● **TEXT PROVIDED**
Skip to contents

The classify_sequence() function implements the Wang et al. naive Bayesian classification algorithm for 16S rRNA gene sequences.

Usage

classify_sequence(
  unknown_sequence,
  database,
  kmer_size = 8,
  num_bootstraps = 100
)

Arguments

unknown_sequence

A character object representing a DNA sequence that needs to be classified

database

A kmer database generated using build_kmer_database

kmer_size

An integer value (default of 8) indicating the size of kmers to use for classifying sequences. Higher values use more RAM with potentially more specificity Lower values use less RAM with potentially less specificity. Benchmarking has found that the default of 8 provides the best specificity with the lowest possible memory requirement and fastest execution time.

num_bootstraps

An integer value (default of 100). The value of num_bootstraps is the number of randomizations to perform where 1/kmer_size of all kmers are sampled (without replacement) from unknown_sequence. Higher values will provide greater precision on the confidence score.

● **WORK TO COMPLETE**
A) In the classify_sequence() documentation, what must the database argument be?
B) Repeat the stretch of the classify_sequence() documentation from "An integer value (default of 100)." through "the confidence score.".
The records have no part in any of the tasks.

● **RECORDS**
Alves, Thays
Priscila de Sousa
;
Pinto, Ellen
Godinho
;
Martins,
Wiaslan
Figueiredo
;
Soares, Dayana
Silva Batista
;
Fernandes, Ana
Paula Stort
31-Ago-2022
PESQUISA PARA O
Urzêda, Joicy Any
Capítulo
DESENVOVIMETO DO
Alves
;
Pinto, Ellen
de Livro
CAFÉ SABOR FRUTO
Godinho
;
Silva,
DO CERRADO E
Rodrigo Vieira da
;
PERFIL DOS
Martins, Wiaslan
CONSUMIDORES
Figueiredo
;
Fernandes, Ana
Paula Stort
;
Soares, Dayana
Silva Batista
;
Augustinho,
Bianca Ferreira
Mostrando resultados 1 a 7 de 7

● **SOLVED TASKS**
A) A kmer database generated using build_kmer_database.

B)
An integer value (default of 100). The value of num_bootstraps is the number of randomizations to perform where 1/kmer_size of all kmers are sampled (without replacement) from unknown_sequence. Higher values will provide greater precision on the confidence score.